◆ Problem to solve
Reproduce word for word the data between the lines holding "scientific name: Coffea semsei" and "genus: Eriophorum", inclusive.

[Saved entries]
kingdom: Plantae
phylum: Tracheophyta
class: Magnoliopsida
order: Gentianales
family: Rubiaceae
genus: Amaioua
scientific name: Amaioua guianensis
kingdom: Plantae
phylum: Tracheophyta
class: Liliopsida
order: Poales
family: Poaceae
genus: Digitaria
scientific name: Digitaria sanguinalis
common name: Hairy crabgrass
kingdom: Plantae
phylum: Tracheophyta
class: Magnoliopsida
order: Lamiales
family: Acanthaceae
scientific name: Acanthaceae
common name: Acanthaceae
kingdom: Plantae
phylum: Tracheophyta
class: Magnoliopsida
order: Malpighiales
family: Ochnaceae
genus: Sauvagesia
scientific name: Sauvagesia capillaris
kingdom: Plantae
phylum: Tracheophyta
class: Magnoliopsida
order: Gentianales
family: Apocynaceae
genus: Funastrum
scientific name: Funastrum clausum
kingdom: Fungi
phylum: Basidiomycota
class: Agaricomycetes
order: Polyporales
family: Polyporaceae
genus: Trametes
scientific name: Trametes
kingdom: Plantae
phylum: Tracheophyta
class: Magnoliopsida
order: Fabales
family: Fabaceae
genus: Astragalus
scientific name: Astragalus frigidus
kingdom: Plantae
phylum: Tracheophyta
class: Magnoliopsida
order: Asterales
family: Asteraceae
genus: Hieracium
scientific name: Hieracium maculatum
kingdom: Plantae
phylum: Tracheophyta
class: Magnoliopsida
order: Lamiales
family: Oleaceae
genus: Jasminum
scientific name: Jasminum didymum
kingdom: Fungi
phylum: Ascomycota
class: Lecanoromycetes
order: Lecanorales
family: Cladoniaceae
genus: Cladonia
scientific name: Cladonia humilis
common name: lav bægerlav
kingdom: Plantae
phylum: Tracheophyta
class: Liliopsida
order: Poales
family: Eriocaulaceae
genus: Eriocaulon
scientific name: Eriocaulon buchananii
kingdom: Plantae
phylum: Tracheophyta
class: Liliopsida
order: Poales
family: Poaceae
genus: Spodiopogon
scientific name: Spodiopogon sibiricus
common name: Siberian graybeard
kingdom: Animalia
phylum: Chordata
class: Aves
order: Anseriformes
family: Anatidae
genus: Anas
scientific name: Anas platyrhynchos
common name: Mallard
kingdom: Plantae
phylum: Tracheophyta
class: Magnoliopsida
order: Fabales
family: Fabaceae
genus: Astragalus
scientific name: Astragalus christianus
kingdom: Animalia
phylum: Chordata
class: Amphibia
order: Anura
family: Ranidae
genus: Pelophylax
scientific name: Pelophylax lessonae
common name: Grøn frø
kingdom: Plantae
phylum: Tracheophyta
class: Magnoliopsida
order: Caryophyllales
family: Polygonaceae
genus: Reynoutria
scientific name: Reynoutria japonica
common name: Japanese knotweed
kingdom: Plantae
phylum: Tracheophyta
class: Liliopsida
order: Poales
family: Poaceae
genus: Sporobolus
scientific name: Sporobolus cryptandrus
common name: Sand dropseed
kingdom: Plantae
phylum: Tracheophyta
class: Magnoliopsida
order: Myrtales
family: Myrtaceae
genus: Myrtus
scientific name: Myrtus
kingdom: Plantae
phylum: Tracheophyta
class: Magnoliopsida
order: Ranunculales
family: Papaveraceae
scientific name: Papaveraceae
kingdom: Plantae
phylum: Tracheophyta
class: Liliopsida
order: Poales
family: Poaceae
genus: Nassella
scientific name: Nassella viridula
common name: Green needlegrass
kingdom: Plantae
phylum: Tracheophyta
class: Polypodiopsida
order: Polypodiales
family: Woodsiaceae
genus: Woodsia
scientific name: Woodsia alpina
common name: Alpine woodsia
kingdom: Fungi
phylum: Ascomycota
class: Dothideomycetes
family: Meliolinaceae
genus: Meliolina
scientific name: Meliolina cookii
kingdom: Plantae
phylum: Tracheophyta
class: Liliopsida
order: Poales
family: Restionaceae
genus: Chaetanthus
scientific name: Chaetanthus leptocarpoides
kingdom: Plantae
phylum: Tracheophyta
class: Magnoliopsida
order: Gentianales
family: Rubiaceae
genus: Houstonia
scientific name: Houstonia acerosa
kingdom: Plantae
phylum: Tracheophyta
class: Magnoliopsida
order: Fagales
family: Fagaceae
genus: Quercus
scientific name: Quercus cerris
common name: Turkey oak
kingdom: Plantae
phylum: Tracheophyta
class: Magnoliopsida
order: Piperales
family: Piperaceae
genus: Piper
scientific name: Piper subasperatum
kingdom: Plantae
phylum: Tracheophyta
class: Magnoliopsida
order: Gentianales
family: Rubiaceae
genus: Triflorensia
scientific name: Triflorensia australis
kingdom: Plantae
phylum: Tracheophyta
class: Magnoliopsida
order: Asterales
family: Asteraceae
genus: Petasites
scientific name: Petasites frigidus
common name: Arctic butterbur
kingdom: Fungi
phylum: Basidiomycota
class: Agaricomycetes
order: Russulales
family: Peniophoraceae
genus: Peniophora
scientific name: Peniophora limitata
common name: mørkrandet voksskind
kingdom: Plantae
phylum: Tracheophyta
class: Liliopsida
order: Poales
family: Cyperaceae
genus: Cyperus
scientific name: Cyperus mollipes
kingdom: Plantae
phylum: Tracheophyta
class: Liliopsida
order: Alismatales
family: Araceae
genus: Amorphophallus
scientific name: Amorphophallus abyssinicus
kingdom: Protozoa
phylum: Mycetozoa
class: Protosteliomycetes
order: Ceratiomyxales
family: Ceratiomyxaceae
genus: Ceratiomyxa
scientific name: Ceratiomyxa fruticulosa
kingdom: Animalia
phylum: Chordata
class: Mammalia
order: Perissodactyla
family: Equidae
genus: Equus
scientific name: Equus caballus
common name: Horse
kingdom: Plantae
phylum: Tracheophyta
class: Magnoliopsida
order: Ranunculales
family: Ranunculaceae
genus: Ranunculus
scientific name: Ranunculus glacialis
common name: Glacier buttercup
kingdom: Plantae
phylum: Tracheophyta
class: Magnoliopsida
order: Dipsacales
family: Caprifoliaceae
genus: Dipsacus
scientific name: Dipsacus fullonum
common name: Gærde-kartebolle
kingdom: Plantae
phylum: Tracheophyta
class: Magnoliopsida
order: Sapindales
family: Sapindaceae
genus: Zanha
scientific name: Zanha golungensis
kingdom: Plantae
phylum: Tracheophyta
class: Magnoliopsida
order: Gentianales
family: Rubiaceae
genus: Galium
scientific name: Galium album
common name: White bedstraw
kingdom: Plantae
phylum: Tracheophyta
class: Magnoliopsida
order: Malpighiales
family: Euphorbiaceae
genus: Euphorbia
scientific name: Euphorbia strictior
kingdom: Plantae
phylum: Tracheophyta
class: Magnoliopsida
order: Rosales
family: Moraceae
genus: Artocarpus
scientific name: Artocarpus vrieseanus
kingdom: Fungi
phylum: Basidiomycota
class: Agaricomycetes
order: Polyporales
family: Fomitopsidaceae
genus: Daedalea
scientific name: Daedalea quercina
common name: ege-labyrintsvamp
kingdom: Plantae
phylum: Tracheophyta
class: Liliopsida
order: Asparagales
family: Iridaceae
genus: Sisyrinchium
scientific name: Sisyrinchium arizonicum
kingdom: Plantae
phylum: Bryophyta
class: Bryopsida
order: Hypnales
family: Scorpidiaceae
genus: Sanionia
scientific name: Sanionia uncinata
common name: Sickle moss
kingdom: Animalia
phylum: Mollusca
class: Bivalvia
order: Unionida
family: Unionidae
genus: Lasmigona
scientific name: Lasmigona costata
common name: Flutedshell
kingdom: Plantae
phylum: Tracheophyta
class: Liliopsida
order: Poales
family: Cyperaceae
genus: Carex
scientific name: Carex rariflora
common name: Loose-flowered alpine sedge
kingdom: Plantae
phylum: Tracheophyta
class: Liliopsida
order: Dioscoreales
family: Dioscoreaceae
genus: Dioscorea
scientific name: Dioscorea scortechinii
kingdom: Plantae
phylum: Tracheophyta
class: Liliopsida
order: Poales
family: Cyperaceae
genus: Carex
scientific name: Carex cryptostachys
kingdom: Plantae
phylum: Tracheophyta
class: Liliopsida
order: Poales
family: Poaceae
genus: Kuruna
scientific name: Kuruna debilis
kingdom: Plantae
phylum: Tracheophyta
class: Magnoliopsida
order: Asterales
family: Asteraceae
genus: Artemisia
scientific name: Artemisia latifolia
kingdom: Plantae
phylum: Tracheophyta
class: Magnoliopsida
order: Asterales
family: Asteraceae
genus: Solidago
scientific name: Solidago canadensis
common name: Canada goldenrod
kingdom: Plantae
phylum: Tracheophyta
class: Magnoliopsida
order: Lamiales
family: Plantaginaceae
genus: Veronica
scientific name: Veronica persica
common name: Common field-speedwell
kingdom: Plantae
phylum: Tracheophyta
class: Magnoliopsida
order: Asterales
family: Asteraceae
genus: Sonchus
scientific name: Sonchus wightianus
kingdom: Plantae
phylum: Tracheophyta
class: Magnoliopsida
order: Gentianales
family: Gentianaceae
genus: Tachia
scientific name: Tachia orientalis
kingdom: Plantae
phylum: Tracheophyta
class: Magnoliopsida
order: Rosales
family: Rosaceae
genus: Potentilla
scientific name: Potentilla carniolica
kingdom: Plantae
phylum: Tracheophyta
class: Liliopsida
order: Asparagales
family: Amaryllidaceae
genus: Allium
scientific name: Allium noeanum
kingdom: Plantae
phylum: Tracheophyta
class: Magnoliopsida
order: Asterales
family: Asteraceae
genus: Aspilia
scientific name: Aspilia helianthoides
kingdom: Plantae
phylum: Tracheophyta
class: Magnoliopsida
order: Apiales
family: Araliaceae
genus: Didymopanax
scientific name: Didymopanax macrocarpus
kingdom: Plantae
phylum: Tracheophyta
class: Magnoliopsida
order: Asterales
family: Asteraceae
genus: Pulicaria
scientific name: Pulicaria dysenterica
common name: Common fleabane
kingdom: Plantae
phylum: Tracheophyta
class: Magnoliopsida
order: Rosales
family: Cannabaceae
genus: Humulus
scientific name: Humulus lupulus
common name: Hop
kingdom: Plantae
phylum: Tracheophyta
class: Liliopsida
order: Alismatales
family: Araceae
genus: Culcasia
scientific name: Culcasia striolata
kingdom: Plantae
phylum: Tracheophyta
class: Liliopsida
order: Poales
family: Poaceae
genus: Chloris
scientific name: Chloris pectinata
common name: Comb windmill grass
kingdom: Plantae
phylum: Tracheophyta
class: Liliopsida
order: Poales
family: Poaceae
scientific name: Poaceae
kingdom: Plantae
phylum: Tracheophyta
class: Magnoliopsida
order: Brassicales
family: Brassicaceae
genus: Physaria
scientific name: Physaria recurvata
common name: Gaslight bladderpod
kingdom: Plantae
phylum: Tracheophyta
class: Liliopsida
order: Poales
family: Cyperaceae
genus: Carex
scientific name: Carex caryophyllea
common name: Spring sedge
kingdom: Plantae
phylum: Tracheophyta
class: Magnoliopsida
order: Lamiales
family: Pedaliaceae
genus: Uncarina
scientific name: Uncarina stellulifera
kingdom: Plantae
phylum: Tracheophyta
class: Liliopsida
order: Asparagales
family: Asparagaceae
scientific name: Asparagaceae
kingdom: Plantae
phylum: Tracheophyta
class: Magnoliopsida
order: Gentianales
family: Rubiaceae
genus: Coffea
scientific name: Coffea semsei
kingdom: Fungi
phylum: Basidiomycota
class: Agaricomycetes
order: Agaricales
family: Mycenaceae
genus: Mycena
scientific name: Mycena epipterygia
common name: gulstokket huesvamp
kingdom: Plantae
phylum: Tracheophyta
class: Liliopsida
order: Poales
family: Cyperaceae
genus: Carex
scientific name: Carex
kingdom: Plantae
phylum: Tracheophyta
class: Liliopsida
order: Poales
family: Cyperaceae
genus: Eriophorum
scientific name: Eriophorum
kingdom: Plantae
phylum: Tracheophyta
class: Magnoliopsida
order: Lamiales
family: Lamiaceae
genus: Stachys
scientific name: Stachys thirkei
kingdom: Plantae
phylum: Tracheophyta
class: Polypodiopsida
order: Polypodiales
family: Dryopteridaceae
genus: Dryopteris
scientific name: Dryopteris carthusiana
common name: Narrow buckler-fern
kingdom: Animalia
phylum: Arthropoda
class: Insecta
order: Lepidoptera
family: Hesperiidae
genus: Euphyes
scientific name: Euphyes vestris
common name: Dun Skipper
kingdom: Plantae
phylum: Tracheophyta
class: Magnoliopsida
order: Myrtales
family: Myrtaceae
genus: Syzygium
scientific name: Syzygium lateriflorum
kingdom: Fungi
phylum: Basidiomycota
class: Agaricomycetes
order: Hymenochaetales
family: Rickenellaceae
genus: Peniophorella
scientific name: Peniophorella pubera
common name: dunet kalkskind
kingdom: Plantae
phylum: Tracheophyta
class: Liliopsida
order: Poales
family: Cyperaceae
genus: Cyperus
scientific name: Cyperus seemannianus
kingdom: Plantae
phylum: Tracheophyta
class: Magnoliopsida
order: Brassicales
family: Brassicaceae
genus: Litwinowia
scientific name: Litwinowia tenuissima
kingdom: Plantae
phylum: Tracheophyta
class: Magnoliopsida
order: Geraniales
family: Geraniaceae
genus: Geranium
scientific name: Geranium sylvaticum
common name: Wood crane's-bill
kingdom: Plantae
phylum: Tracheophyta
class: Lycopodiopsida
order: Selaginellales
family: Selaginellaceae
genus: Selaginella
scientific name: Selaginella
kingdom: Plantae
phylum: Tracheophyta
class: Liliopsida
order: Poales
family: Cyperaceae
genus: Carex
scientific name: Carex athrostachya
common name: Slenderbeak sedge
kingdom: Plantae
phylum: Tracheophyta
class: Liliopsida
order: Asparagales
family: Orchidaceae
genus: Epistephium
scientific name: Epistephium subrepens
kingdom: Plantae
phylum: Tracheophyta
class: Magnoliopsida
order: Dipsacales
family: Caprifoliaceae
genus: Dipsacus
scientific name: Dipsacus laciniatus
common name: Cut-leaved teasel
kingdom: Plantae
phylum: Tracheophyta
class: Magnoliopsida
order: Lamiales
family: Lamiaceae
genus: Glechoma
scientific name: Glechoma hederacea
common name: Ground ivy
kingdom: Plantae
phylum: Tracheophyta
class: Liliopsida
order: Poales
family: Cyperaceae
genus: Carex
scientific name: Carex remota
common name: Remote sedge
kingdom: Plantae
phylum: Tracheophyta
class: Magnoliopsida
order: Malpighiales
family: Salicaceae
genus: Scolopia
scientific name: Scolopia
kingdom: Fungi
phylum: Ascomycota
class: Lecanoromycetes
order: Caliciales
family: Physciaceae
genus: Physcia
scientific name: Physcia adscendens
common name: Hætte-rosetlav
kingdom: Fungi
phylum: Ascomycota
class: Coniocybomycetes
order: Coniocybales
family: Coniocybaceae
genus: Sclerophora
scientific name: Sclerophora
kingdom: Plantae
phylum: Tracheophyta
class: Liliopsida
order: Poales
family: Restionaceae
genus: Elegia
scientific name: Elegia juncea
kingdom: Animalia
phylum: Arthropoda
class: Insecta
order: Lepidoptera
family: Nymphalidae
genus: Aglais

◆ Exercise output
scientific name: Coffea semsei
kingdom: Fungi
phylum: Basidiomycota
class: Agaricomycetes
order: Agaricales
family: Mycenaceae
genus: Mycena
scientific name: Mycena epipterygia
common name: gulstokket huesvamp
kingdom: Plantae
phylum: Tracheophyta
class: Liliopsida
order: Poales
family: Cyperaceae
genus: Carex
scientific name: Carex
kingdom: Plantae
phylum: Tracheophyta
class: Liliopsida
order: Poales
family: Cyperaceae
genus: Eriophorum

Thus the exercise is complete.